Given text:
----------

Mental Healthcare Act, 2017
News: The Mental Healthcare Act (MHA) was violated by numerous Mental Healthcare Institutions (MHIs) in India, which prompted the National Human Rights Commission (NHRC) to express concern.
- The NHRC claims that MHIs are “illegally” holding patients after they have recovered, which not only violates Article 21 but also shows that governments are failing to fulfil their obligations under the numerous international covenants relating to the rights of people with disabilities that India has ratified.
- Prior to MHA 2017, there was the Mental Healthcare Act of 1987, which gave priority to institutionalising mentally ill persons and did not grant any patient rights.
- The Act gave judicial officials and mental health facilities excessive power to approve long-stay admissions, frequently against the informed consent and wishes of the individual.
- As a result, many people are still being forcedfully admitted into and kept in mental health facilities.
- It embodied the philosophy of the 1912 Indian Lunacy Act, passed during the colonial era, which connected criminality and insanity.

----------

(Document structure recognition data)
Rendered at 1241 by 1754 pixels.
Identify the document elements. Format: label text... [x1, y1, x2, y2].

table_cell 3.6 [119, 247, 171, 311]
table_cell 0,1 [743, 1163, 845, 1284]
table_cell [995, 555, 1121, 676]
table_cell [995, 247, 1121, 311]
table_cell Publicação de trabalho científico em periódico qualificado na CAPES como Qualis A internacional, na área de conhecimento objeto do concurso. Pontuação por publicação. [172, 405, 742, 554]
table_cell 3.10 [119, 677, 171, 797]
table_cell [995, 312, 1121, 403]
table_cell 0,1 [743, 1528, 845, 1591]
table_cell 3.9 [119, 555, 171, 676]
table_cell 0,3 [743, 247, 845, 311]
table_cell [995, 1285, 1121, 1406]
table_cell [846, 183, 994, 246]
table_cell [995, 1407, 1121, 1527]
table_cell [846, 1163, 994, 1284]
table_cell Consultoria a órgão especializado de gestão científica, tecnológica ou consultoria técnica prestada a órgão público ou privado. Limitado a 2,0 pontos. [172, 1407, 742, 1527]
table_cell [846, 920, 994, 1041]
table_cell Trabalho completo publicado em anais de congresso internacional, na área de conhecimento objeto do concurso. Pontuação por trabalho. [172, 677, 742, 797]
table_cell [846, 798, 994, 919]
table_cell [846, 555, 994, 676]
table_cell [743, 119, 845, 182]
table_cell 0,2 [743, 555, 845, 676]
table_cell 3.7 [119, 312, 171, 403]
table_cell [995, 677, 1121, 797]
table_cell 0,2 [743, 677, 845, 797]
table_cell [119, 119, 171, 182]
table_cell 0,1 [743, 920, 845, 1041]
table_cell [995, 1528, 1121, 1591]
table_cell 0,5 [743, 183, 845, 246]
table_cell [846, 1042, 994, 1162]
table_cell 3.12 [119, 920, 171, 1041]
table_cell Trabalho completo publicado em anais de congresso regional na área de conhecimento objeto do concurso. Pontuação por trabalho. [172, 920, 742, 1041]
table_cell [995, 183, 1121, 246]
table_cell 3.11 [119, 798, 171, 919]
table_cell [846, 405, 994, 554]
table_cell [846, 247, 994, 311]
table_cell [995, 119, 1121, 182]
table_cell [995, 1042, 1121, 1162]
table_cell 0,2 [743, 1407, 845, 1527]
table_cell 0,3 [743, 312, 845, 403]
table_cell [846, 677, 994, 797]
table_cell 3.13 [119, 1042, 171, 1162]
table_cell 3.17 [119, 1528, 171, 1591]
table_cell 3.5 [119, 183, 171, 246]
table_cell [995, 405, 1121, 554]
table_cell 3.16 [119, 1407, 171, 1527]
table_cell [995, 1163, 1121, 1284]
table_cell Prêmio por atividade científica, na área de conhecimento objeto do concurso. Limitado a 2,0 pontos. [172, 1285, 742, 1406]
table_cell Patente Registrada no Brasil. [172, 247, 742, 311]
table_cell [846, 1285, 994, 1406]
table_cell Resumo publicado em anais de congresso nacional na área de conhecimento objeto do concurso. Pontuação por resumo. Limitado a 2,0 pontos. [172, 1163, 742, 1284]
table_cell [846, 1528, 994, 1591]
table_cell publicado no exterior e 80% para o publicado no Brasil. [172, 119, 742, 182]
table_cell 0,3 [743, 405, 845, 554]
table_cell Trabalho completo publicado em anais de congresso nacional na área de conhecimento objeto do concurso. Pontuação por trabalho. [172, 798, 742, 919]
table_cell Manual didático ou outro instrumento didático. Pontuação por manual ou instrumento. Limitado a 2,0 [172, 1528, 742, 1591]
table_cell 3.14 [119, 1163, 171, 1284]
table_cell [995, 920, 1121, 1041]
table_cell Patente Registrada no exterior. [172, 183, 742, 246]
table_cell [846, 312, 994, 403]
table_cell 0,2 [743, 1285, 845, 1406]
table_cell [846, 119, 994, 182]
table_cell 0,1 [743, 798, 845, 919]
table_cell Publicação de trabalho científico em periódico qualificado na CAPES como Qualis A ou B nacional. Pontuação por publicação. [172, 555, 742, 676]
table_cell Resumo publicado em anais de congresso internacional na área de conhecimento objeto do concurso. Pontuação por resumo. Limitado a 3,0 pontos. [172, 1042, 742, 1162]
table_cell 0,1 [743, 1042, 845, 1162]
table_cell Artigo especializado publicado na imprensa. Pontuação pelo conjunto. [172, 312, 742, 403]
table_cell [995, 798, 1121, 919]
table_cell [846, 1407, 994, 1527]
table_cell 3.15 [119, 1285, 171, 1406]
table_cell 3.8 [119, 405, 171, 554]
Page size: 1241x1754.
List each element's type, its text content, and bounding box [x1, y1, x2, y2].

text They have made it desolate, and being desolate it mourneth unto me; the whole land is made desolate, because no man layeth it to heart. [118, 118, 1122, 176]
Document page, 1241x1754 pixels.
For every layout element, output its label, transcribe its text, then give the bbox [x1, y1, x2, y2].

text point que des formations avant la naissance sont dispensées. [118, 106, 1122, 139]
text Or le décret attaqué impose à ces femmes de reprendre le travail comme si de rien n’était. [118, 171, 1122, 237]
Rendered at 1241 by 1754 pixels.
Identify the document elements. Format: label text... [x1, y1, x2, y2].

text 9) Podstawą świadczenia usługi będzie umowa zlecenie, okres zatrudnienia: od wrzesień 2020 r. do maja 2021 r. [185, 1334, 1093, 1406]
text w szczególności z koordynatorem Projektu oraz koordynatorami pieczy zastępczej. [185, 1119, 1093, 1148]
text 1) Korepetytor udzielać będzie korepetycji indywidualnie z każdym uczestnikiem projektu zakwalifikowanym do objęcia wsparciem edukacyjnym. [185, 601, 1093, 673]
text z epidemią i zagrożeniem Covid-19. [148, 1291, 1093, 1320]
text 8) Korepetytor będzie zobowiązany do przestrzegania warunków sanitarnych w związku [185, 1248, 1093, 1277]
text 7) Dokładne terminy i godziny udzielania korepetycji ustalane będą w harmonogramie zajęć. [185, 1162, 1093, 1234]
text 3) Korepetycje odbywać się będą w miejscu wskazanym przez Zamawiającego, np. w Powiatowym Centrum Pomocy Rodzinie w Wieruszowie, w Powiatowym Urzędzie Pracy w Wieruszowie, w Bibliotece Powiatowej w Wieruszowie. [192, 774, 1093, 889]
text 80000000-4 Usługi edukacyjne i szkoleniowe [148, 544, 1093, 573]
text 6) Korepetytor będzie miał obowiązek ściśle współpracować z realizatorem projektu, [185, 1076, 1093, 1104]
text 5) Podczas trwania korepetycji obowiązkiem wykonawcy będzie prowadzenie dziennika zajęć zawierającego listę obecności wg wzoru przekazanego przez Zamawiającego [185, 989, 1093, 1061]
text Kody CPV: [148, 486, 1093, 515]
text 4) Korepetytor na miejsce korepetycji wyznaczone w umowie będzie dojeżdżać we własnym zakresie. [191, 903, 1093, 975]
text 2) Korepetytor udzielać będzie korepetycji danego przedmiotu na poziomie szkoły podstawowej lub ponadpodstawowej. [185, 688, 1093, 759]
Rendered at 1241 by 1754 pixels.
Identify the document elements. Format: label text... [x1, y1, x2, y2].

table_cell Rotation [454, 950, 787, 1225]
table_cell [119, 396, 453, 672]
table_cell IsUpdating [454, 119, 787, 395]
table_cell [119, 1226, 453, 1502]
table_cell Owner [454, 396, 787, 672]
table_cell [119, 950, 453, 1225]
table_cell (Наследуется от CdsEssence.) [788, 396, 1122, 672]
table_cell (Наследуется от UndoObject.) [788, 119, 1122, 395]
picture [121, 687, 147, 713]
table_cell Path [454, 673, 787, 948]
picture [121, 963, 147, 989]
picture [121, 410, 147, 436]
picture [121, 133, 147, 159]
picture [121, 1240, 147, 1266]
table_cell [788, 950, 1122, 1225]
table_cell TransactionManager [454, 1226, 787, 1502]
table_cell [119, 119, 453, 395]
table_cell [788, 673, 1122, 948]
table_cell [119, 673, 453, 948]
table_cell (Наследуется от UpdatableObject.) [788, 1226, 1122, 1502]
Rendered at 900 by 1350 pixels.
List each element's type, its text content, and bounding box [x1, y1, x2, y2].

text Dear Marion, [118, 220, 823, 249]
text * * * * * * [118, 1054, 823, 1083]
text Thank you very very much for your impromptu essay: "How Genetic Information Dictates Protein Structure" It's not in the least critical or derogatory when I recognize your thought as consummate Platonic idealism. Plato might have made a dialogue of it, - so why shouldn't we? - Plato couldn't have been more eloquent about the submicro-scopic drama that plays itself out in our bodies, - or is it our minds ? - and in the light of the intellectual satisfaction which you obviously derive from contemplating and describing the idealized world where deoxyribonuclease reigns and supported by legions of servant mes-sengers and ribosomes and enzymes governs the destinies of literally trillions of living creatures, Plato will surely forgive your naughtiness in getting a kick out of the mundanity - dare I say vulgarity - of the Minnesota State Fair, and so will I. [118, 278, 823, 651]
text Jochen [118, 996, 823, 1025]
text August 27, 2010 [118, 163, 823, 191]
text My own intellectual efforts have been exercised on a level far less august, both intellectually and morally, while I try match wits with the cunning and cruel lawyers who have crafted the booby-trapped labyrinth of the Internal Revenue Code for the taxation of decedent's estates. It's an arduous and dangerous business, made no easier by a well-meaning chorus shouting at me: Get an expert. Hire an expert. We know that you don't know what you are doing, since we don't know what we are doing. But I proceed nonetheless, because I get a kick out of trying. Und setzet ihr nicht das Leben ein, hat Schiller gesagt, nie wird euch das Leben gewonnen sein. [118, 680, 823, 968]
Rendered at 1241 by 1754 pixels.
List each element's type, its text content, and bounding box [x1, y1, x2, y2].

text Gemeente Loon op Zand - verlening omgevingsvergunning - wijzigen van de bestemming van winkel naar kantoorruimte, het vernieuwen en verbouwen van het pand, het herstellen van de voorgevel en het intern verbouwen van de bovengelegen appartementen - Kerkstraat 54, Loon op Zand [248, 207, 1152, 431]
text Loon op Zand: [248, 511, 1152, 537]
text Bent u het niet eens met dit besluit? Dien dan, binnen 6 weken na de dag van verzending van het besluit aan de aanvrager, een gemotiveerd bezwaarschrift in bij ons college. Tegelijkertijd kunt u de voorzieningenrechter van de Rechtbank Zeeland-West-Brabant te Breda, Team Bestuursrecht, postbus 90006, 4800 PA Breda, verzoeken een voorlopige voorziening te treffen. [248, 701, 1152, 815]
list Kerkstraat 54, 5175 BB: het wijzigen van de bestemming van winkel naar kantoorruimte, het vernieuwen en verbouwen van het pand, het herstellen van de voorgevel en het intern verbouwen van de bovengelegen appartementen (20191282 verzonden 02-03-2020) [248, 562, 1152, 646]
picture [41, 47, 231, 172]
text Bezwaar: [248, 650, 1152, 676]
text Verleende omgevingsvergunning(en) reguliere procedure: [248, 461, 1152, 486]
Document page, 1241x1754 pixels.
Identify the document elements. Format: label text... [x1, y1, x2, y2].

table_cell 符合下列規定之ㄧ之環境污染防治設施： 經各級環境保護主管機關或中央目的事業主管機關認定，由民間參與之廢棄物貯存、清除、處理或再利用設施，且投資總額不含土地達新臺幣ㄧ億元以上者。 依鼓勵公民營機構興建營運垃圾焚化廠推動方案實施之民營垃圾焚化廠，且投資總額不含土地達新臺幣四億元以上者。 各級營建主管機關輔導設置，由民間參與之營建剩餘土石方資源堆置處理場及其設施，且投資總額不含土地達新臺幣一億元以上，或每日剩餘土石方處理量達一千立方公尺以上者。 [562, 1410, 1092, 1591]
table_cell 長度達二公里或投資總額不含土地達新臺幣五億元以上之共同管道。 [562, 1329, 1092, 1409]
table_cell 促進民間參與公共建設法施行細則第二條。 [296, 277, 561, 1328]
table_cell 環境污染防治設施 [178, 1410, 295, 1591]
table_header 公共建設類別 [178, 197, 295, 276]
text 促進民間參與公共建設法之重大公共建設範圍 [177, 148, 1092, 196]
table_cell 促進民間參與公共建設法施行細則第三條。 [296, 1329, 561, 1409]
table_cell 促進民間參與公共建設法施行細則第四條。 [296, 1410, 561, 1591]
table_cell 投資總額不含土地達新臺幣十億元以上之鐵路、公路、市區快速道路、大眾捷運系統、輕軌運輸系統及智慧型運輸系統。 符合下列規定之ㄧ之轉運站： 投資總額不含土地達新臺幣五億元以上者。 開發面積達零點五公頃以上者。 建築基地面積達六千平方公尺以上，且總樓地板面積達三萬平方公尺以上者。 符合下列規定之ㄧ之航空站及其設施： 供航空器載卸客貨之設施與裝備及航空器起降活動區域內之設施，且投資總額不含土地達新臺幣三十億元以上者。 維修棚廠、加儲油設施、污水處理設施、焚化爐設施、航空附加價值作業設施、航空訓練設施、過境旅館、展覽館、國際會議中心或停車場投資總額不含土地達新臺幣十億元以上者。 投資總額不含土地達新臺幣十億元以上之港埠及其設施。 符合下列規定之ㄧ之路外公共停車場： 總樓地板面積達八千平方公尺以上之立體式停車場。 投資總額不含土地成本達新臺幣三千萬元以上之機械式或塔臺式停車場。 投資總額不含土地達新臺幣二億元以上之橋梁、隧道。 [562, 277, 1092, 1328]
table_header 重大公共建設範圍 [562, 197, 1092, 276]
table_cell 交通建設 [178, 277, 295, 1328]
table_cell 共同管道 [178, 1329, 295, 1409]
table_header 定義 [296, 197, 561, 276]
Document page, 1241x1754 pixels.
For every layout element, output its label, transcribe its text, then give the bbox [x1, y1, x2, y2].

----------

Activity list:
a - Retype the passage on the Mental Healthcare Act, starting with "Mental Healthcare Act, 2017" and going on through "any patient rights.".
b - Continue the passage on India's Mental Healthcare Act from where it stops.

Exercise responses:
a -
Mental Healthcare Act, 2017
News: The Mental Healthcare Act (MHA) was violated by numerous Mental Healthcare Institutions (MHIs) in India, which prompted the National Human Rights Commission (NHRC) to express concern.
- The NHRC claims that MHIs are “illegally” holding patients after they have recovered, which not only violates Article 21 but also shows that governments are failing to fulfil their obligations under the numerous international covenants relating to the rights of people with disabilities that India has ratified.
- Prior to MHA 2017, there was the Mental Healthcare Act of 1987, which gave priority to institutionalising mentally ill persons and did not grant any patient rights.

b -
- In institutions known as asylums, “abnormal” and “unproductive” behaviour was examined as a personal phenomena, severing the person from society. The intervention’s goal is to “recover” by addressing an underlying deficit or “abnormality”
- The MHA eliminated the clinical legacy associated with asylums in 2017.
- The definition of mental illness according to this Act is “a substantial disorder of thinking, mood, perception, orientation, or memory that gravely impairs judgement, behaviour, capacity to recognise reality, or ability to meet the usual demands of life, mental conditions associated with alcohol and drug abuse.”
- Additionally, it guarantees patients’ access to facilities like sheltered and supported housing as well as rehabilitation programmes in the home, community, and hospital.
- It controls both the utilisation of neurosurgical procedures and PMI (person with mental illness) research.